Wilson Shcolnik comentou que existem denúncias, mas que também há dificuldades em relação a dados para decisões e que esse fato precisa ser avaliado com atenção, para que seja tomada uma atitude em benefício do paciente.
Luiz Fernando Barcelos, presidente da SBAC, disse que gostaria muito de estar indignado com as colocações no debate, mas o setor vivencia o problema. “Infelizmente, a corrupção existe. Tem como provar? Muito difícil conseguir”, lamentou. Ele explicou que o país vive um momento muito complicado na área de saúde e que em diversos momentos o médico precisa se cercar de segurança, fazendo solicitação de muitos exames, porque nunca viu o pacientes antes e nem sabe se verá uma segunda vez.

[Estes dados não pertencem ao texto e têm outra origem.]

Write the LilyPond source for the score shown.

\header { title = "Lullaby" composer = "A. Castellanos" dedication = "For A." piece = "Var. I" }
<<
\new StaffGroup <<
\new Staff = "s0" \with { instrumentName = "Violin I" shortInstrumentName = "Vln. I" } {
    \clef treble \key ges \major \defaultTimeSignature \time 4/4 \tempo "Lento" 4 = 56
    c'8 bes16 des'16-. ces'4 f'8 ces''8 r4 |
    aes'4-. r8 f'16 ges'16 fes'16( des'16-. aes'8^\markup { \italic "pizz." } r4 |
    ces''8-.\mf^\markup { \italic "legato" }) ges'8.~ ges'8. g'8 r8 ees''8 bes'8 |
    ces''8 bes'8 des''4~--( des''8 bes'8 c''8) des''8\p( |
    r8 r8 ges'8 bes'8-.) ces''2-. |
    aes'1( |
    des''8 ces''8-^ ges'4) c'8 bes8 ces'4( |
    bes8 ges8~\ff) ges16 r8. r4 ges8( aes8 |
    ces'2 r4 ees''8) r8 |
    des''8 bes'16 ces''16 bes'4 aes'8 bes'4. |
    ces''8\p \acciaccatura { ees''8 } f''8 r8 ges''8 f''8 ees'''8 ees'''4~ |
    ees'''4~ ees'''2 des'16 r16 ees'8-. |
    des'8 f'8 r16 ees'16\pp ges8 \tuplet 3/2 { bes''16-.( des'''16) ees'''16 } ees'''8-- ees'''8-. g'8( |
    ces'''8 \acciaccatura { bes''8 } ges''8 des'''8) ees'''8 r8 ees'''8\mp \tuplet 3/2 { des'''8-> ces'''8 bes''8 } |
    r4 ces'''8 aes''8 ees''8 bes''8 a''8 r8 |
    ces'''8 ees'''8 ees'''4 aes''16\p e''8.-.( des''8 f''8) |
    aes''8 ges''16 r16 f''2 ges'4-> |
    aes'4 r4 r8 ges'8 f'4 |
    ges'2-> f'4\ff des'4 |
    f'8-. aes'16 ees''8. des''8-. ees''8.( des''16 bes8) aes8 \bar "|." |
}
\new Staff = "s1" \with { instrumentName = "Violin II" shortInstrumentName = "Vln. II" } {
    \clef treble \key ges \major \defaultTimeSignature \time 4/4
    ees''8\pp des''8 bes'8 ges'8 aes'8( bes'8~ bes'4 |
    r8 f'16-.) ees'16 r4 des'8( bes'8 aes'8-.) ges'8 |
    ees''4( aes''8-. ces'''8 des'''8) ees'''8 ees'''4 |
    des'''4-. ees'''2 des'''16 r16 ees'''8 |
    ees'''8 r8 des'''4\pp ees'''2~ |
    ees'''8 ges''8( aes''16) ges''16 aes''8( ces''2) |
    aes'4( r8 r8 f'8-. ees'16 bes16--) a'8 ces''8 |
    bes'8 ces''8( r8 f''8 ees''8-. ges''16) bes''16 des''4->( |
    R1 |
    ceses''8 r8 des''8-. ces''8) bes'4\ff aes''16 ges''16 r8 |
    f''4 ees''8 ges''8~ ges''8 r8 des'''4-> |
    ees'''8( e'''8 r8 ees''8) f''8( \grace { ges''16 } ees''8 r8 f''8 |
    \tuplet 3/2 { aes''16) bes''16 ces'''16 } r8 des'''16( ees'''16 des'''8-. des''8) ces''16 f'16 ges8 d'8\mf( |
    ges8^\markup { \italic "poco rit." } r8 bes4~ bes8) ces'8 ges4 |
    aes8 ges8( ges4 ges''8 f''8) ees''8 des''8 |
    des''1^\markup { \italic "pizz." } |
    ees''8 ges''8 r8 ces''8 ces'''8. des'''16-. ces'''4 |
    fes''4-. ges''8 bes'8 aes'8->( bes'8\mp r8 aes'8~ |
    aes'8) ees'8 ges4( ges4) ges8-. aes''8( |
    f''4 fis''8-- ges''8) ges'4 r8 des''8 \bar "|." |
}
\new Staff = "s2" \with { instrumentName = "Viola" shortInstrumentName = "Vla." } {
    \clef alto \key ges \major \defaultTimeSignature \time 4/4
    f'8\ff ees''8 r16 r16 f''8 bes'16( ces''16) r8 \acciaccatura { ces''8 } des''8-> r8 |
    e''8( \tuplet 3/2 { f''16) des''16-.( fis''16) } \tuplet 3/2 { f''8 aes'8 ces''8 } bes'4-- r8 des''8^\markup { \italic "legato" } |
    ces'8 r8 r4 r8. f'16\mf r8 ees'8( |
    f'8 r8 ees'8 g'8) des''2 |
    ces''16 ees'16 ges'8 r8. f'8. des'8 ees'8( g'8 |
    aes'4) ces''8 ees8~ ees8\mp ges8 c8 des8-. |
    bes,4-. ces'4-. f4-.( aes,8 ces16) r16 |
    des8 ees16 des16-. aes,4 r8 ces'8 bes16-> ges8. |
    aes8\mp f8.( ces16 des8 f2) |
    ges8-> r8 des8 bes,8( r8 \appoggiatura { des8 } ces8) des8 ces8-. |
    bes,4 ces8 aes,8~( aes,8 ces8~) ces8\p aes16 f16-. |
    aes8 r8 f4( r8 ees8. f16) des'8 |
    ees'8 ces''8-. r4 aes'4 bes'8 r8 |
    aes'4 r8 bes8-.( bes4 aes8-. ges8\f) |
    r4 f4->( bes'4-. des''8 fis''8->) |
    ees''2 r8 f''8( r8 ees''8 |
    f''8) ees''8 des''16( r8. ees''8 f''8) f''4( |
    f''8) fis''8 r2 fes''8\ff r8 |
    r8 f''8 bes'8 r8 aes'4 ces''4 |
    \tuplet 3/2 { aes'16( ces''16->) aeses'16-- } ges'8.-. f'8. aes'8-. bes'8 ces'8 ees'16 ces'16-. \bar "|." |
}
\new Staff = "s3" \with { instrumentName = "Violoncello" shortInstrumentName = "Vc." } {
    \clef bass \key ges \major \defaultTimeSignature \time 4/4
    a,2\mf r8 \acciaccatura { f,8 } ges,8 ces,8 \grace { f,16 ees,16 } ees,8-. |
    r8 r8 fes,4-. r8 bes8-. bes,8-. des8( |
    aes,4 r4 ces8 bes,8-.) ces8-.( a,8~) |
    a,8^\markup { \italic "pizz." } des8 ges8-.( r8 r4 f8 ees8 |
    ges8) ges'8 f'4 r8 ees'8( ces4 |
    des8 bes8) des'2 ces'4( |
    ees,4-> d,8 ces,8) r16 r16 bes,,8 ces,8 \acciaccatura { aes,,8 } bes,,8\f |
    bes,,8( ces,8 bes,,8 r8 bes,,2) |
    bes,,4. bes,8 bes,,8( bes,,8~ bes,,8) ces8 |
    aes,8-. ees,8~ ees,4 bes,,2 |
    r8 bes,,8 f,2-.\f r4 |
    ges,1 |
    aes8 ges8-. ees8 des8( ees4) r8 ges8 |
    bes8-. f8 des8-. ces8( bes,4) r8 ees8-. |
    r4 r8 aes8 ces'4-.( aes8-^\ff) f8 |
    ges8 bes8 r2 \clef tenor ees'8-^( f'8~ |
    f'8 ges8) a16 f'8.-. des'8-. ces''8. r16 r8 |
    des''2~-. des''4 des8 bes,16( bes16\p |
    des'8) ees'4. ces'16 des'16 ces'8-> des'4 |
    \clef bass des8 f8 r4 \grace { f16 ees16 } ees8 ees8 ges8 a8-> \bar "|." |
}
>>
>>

Shcolnik falou sobre divulgação de informações nos Estados Unidos, com dados online na área de saúde disponíveis na internet (Open Payment), e que no Brasil, em Minas Gerais, existe uma lei similar de transparência, regulamentada por um decreto de 2017. “É preciso maior transparência entre médicos, indústria, distribuição de medicamentos e insumos. Não estamos fora disso. Precisaremos de lei federais para disciplinar?”, questionou o presidente da SBPC/ML.

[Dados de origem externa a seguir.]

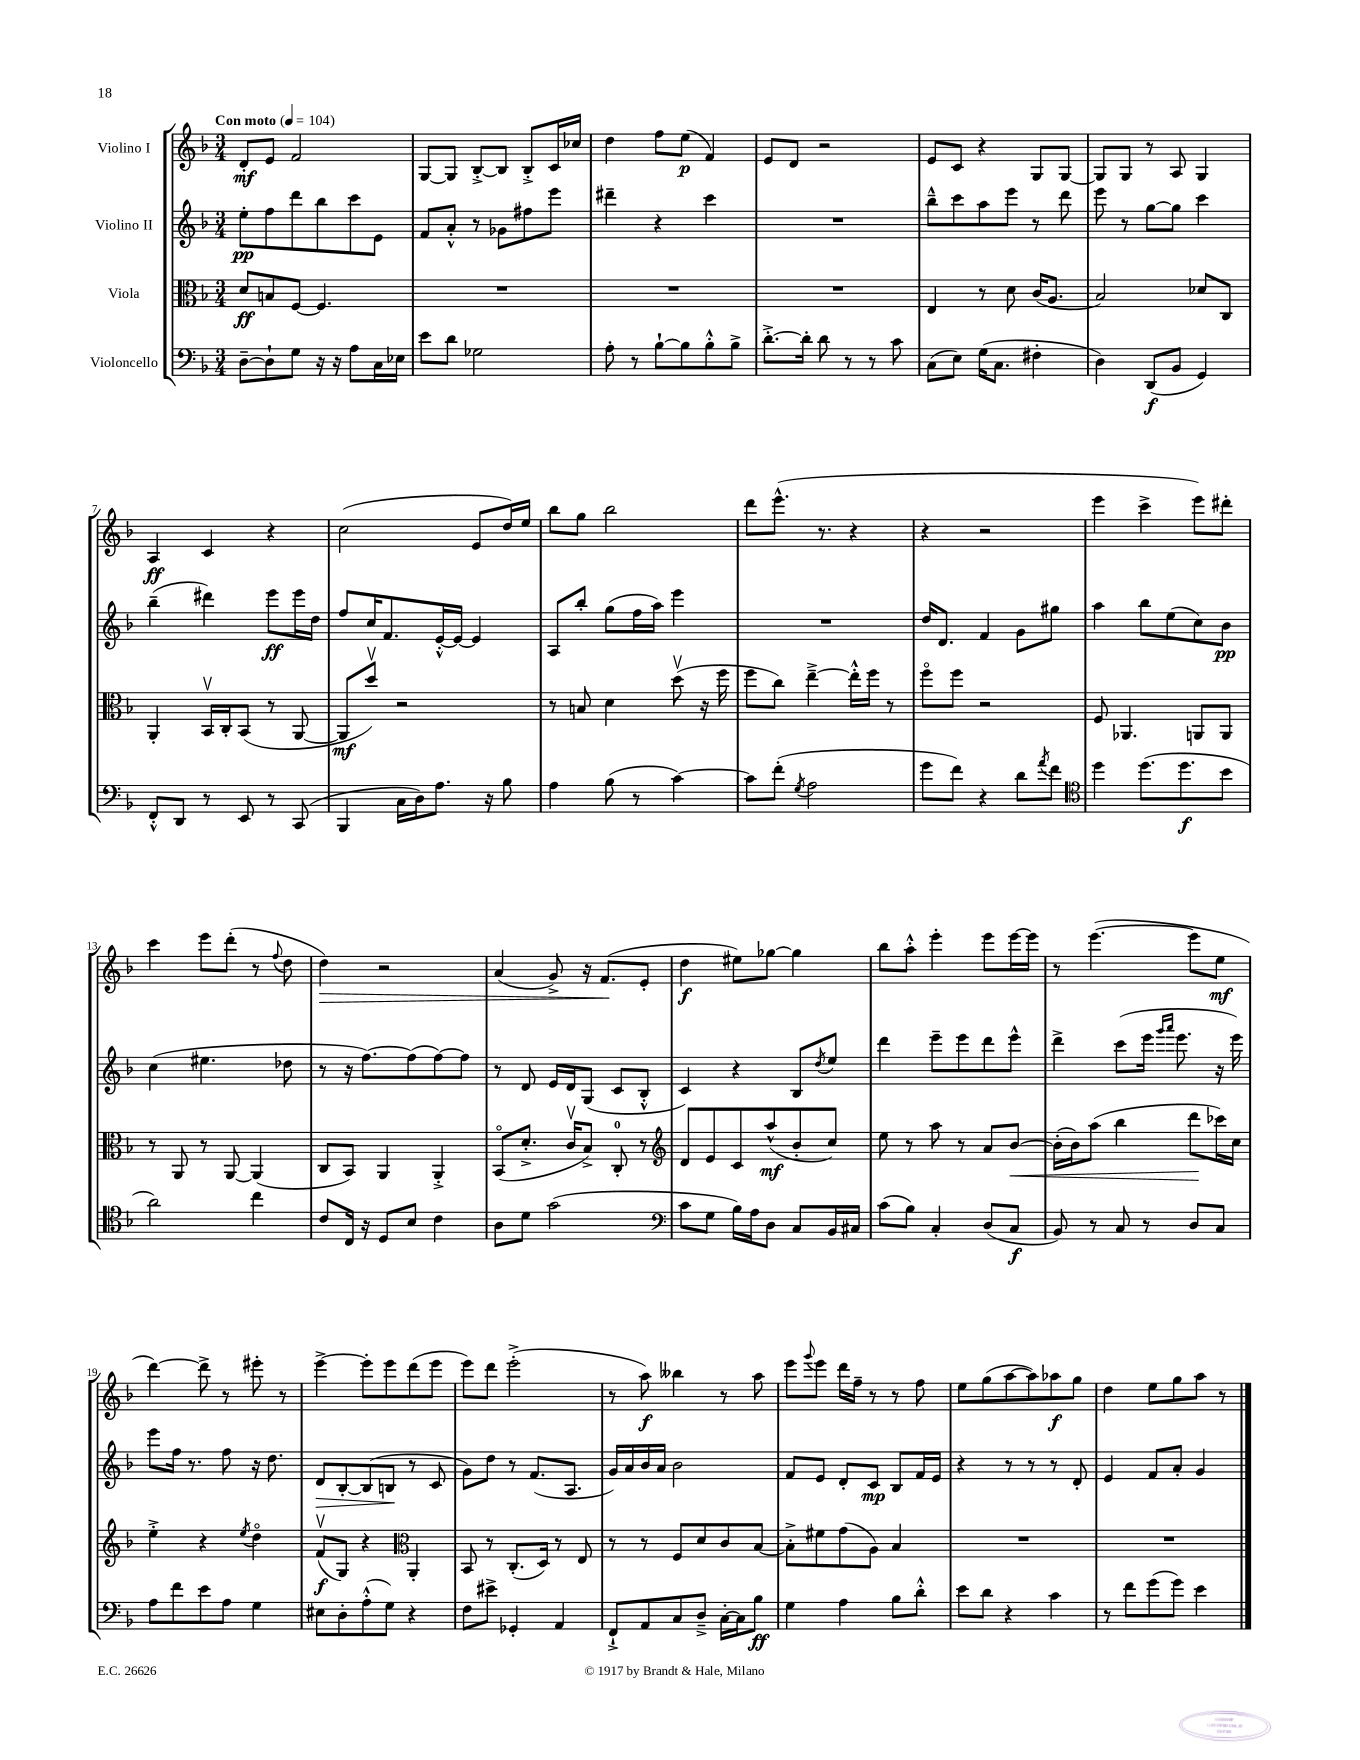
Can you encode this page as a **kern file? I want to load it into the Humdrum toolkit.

Entre as conclusões dos participantes está a necessidade de educar, que seja feito um trabalho em conjunto de conscientização em todos os segmentos, com leis e sem impunidade.
“Estamos vivendo novos tempos e que cada um de nós coloque a mão na consciência, contando com os esforços de todos para mudar o quadro que existe no Brasil, que tanto corroem os nossos recursos”, finalizou o presidente da SBPC/ML.